L’intérêt de Mgr Bertrand Blanchet pour la tourbière de Rivière-Ouelle ne date pas d’hier. Biologiste de formation et docteur en sciences forestières, l’archevêque émérite de Rimouski a été enseignant de biologie et de sciences naturelles au Collège de Sainte-Anne-de-la-Pocatière et ensuite au Cégep de La Pocatière, entre 1964 et 1973. Il a, à l’époque, accompagné ses étudiants aux Tourbières Lambert de Rivière-Ouelle pour réaliser des études paléoécologiques du sol.
Ces études, réalisées dans le cadre de « travaux longs », avaient pour but de dégager le pollen emprisonné dans la tourbe à divers niveaux.
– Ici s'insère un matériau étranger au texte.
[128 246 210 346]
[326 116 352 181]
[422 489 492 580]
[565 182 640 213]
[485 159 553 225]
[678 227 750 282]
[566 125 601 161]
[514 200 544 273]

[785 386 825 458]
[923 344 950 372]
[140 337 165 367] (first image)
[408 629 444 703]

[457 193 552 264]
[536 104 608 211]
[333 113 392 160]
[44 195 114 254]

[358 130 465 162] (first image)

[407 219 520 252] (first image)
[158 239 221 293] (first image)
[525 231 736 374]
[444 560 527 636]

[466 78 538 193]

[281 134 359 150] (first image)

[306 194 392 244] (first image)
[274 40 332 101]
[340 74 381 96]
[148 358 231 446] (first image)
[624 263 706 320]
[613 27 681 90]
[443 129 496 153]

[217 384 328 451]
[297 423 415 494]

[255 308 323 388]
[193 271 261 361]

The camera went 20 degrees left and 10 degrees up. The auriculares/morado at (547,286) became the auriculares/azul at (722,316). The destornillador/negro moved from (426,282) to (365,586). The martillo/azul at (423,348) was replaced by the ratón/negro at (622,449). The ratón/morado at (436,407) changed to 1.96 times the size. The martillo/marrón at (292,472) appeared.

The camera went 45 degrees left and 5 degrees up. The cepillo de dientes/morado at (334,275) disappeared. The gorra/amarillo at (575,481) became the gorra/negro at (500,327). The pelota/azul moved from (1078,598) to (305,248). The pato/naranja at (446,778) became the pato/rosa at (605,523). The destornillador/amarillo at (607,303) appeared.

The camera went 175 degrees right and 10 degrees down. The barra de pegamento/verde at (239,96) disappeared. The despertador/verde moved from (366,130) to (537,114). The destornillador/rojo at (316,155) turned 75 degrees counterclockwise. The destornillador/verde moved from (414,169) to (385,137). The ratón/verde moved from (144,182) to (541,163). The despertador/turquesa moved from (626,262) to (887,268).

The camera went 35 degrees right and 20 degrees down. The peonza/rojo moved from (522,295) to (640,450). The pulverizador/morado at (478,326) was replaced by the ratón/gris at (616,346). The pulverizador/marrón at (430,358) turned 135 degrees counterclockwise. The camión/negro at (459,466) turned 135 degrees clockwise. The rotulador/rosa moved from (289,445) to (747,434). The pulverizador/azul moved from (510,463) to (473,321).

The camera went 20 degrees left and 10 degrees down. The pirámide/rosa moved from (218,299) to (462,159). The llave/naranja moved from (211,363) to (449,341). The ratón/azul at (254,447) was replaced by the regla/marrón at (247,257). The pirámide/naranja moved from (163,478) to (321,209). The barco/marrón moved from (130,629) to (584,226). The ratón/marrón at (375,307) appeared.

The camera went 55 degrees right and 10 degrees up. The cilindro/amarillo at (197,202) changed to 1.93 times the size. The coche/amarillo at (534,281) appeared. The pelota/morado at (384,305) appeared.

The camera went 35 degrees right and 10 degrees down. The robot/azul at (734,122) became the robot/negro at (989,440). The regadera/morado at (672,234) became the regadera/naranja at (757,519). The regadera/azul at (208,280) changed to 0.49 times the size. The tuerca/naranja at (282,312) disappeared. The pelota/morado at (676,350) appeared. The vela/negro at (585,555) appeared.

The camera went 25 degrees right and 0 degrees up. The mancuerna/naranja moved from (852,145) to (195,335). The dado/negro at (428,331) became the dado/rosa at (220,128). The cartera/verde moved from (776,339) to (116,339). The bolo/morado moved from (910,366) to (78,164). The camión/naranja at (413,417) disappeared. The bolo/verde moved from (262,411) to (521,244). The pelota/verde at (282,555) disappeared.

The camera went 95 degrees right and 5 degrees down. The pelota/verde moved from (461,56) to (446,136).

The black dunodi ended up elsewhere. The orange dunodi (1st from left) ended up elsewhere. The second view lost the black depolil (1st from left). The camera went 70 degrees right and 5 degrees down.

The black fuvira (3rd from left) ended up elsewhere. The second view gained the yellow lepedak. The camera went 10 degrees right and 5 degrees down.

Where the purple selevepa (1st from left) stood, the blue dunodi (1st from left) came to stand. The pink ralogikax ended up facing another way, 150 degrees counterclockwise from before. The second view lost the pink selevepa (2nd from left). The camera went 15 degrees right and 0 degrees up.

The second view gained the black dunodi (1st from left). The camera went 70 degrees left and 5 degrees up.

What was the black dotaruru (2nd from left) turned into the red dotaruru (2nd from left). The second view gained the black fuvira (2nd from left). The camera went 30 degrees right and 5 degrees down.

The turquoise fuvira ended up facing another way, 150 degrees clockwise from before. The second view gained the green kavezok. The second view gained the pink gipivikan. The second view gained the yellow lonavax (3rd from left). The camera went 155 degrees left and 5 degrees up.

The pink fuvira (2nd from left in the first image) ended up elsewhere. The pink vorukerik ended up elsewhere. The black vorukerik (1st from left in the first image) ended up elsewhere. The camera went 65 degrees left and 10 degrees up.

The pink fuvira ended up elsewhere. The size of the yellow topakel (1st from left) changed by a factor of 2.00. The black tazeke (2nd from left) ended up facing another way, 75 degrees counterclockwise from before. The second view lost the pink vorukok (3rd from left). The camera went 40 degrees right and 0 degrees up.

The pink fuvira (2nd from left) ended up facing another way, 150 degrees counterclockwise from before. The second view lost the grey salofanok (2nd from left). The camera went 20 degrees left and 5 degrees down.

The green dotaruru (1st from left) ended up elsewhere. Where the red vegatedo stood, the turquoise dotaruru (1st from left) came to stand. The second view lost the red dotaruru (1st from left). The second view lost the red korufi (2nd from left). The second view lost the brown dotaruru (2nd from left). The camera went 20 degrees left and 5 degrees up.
Dans certains cas, des échantillons allant jusqu’à 15 pieds de profondeur ont été récoltés et étudiés. Ils ont permis de mieux comprendre les variations climatiques qui ont affecté la tourbière de Rivière-Ouelle, ainsi que les différentes espèces d’arbres qui l’ont habitée au fil des époques à partir de l’analyse des grains de pollen emprisonnés dans les différentes couches de tourbe étudiées.
« Si on avait pu dater le pollen au carbone 14, on aurait su plus précisément de quelle époque il relevait », ajoute celui qui garde un très bon souvenir de ces travaux de recherche réalisés avec ses étudiants il y a déjà plus de 50 ans.
Entre 6000 et 10 000 ans
À défaut d’une datation précise de chacune des étapes de sa formation, Mgr Blanchet souligne que les tourbières bas-laurentiennes, dont celle de Rivière-Ouelle, auraient pour la plupart entre 6000 et 10 000 ans. Leur profondeur peut aller jusqu’à 30 pieds dans certains cas.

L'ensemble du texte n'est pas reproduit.